RECORDS FOR PROCESSING Block Start

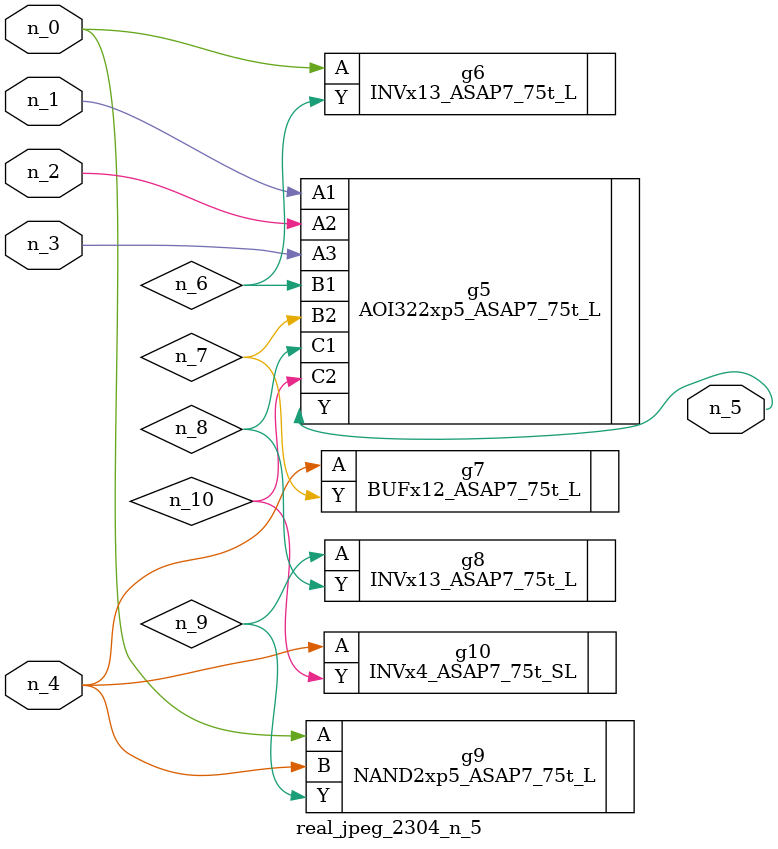
<source format=v>
module real_jpeg_2304_n_5 (n_4, n_0, n_1, n_2, n_3, n_5);

input n_4;
input n_0;
input n_1;
input n_2;
input n_3;

output n_5;

wire n_8;
wire n_6;
wire n_7;
wire n_10;
wire n_9;

INVx13_ASAP7_75t_L g6 ( 
.A(n_0),
.Y(n_6)
);

NAND2xp5_ASAP7_75t_L g9 ( 
.A(n_0),
.B(n_4),
.Y(n_9)
);

AOI322xp5_ASAP7_75t_L g5 ( 
.A1(n_1),
.A2(n_2),
.A3(n_3),
.B1(n_6),
.B2(n_7),
.C1(n_8),
.C2(n_10),
.Y(n_5)
);

BUFx12_ASAP7_75t_L g7 ( 
.A(n_4),
.Y(n_7)
);

INVx4_ASAP7_75t_SL g10 ( 
.A(n_4),
.Y(n_10)
);

INVx13_ASAP7_75t_L g8 ( 
.A(n_9),
.Y(n_8)
);


endmodule
</source>
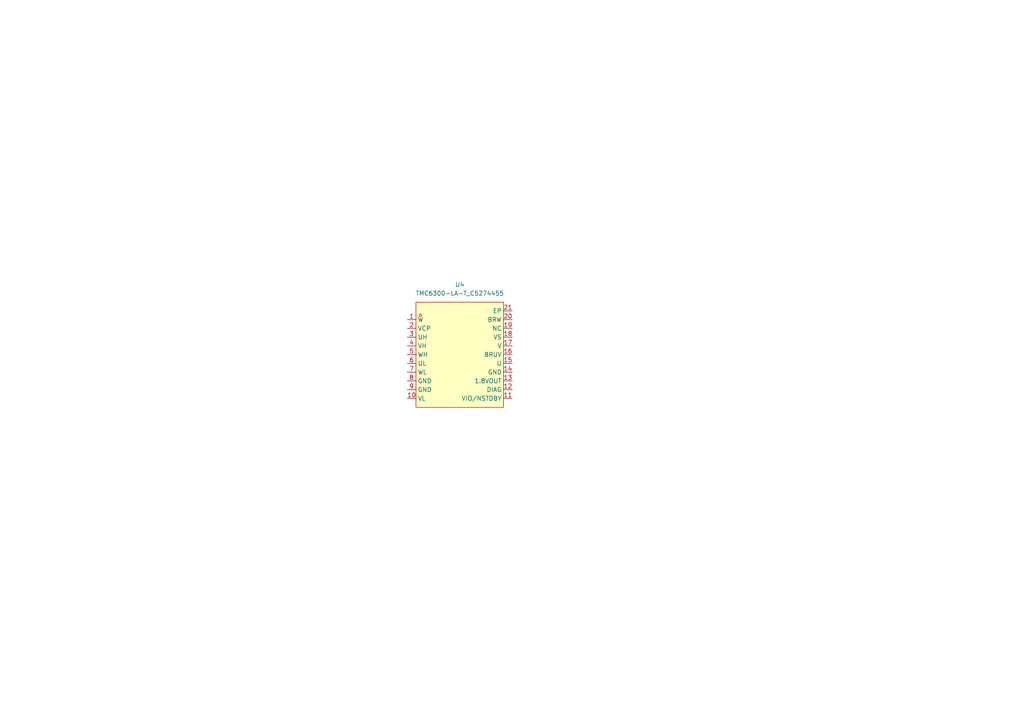
<source format=kicad_sch>
(kicad_sch
	(version 20250114)
	(generator "eeschema")
	(generator_version "9.0")
	(uuid "144b4ca8-f0ae-4c66-af3b-fe47fc2c1b0e")
	(paper "A4")
	
	(symbol
		(lib_id "easyeda2kicad:TMC6300-LA-T_C5274455")
		(at 133.35 102.87 0)
		(unit 1)
		(exclude_from_sim no)
		(in_bom yes)
		(on_board yes)
		(dnp no)
		(fields_autoplaced yes)
		(uuid "ee9036ff-81f4-4c73-9261-d649e2c584ea")
		(property "Reference" "U4"
			(at 133.35 82.55 0)
			(effects
				(font
					(size 1.27 1.27)
				)
			)
		)
		(property "Value" "TMC6300-LA-T_C5274455"
			(at 133.35 85.09 0)
			(effects
				(font
					(size 1.27 1.27)
				)
			)
		)
		(property "Footprint" "easyeda2kicad:QFN-20_L3.0-W3.0-P0.40-BL-EP1.7"
			(at 133.35 123.19 0)
			(effects
				(font
					(size 1.27 1.27)
				)
				(hide yes)
			)
		)
		(property "Datasheet" ""
			(at 133.35 102.87 0)
			(effects
				(font
					(size 1.27 1.27)
				)
				(hide yes)
			)
		)
		(property "Description" ""
			(at 133.35 102.87 0)
			(effects
				(font
					(size 1.27 1.27)
				)
				(hide yes)
			)
		)
		(property "LCSC Part" "C5274455"
			(at 133.35 125.73 0)
			(effects
				(font
					(size 1.27 1.27)
				)
				(hide yes)
			)
		)
		(pin "2"
			(uuid "7b502aac-7a68-4bcd-93f3-95095ab24a69")
		)
		(pin "4"
			(uuid "99a6c387-b2e2-46b2-8453-9b62942e5f06")
		)
		(pin "1"
			(uuid "51cca289-614f-4a40-b5de-926138c183ec")
		)
		(pin "3"
			(uuid "4b2d7919-6344-47c7-8b0e-47cf3927378f")
		)
		(pin "14"
			(uuid "24a7e9d8-d686-4a3e-8349-984667e0d1d0")
		)
		(pin "21"
			(uuid "a8d19fef-b31e-488f-bbc4-5e5a92655860")
		)
		(pin "5"
			(uuid "75895494-9f1b-41f7-9efb-da56b0a0620f")
		)
		(pin "13"
			(uuid "7b049c9d-3418-4dce-8b60-c3533a05863a")
		)
		(pin "11"
			(uuid "9aae98ca-4cfc-4bf2-95ad-c20afc957c1a")
		)
		(pin "8"
			(uuid "9d8191bd-04c1-488f-bd5d-aa75470f879e")
		)
		(pin "16"
			(uuid "4b7aa04a-fe77-4c72-a05f-500dcc28d669")
		)
		(pin "6"
			(uuid "a47cad7a-5fb4-40f3-9f1d-b81f14a484c9")
		)
		(pin "18"
			(uuid "0226cd97-86c9-466c-9b87-4db3dee9efd1")
		)
		(pin "17"
			(uuid "1af739c9-2003-4125-a15c-d52ad7aa5900")
		)
		(pin "9"
			(uuid "a531dee6-a4d4-4354-aff1-cd3565473fae")
		)
		(pin "10"
			(uuid "30316604-25ac-4a74-a803-1726cdc0b729")
		)
		(pin "7"
			(uuid "7fdf1463-24b4-4dfe-887d-4a8fc8fbe826")
		)
		(pin "20"
			(uuid "af308de1-fcfd-45dd-9769-e3bc2af00515")
		)
		(pin "19"
			(uuid "86ff474b-193e-4d7b-b77d-b73f3a399c29")
		)
		(pin "15"
			(uuid "8509fef8-37f0-4003-a456-b607029ee08b")
		)
		(pin "12"
			(uuid "ad2463ee-4c80-4bed-b464-a9db434f4be5")
		)
		(instances
			(project ""
				(path "/64c66767-4367-4391-b4db-5d3ae338f23b/f7d2473e-319a-4a76-8dbf-73a91e1f555e"
					(reference "U4")
					(unit 1)
				)
			)
		)
	)
)

</source>
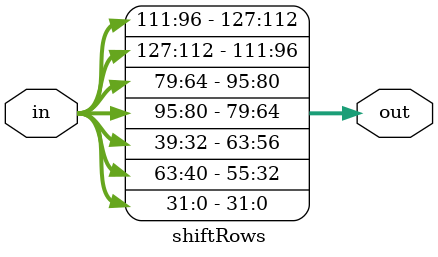
<source format=v>

module shiftRows(in,out);
// Here the data is defined in single dimension
input [127:0]in;
output [127:0]out;
assign out[7:0]=in[7:0];
assign out[15:8]=in[15:8];
assign out[23:16]=in[23:16];
assign out[31:24]=in[31:24];
assign out[39:32]=in[47:40];
assign out[47:40]=in[55:48];
assign out[55:48]=in[63:56];
assign out[63:56]=in[39:32];
assign out[71:64]=in[87:80];
assign out[79:72]=in[95:88];
assign out[87:80]=in[71:64];
assign out[95:88]=in[79:72];
assign out[103:96]=in[119:112];
assign out[111:104]=in[127:120];
assign out[119:112]=in[103:96];
assign out[127:120]=in[111:104];
endmodule

// module shiftRows(in,out);

// // input [7:0]in[3:0][3:0];
// // output [7:0]out[3:0][3:0];
// //packed input and output
// input [3:0][3:0][7:0]in;
// output [3:0][3:0][7:0]out;
// //assign values to out
// assign out[0][0]=in[0][0];
// assign out[0][1]=in[0][1];
// assign out[0][2]=in[0][2];
// assign out[0][3]=in[0][3];
// assign out[1][0]=in[1][1];
// assign out[1][1]=in[1][2];
// assign out[1][2]=in[1][3];
// assign out[1][3]=in[1][0];
// assign out[2][0]=in[2][2];
// assign out[2][1]=in[2][3];
// assign out[2][2]=in[2][0];
// assign out[2][3]=in[2][1];
// assign out[3][0]=in[3][3];
// assign out[3][1]=in[3][0];
// assign out[3][2]=in[3][1];
// assign out[3][3]=in[3][2];
// endmodule
</source>
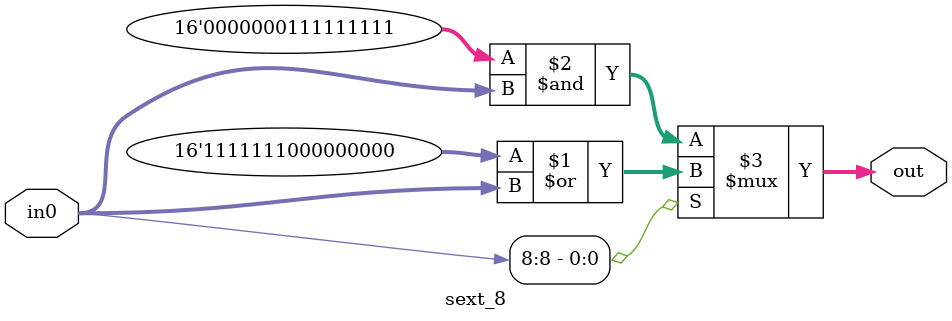
<source format=v>
`timescale 1ns / 1ps


module sext_8(
    input [8:0] in0,
    output [15:0] out
    );
    
    assign out = in0[8] ? (16'b1111111000000000 | in0) : (16'b0000000111111111 & in0);
    
endmodule

</source>
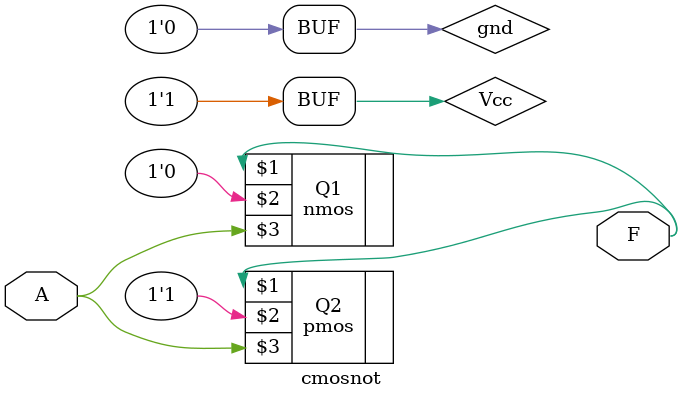
<source format=v>
`timescale 1ns / 1ps


module cmosnot(F,A);
    input A;
    output F;
    supply1 Vcc;
    supply0 gnd;
    pmos Q2(F, Vcc, A);
    nmos Q1(F, gnd, A);
endmodule

</source>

RECORDS FOR PROCESSING Block End

WHAT IS REQUIRED: Show all lines from the data that contain "property".

RESPONSE:
		(property "Reference" "U4"
		(property "Value" "TMC6300-LA-T_C5274455"
		(property "Footprint" "easyeda2kicad:QFN-20_L3.0-W3.0-P0.40-BL-EP1.7"
		(property "Datasheet" ""
		(property "Description" ""
		(property "LCSC Part" "C5274455"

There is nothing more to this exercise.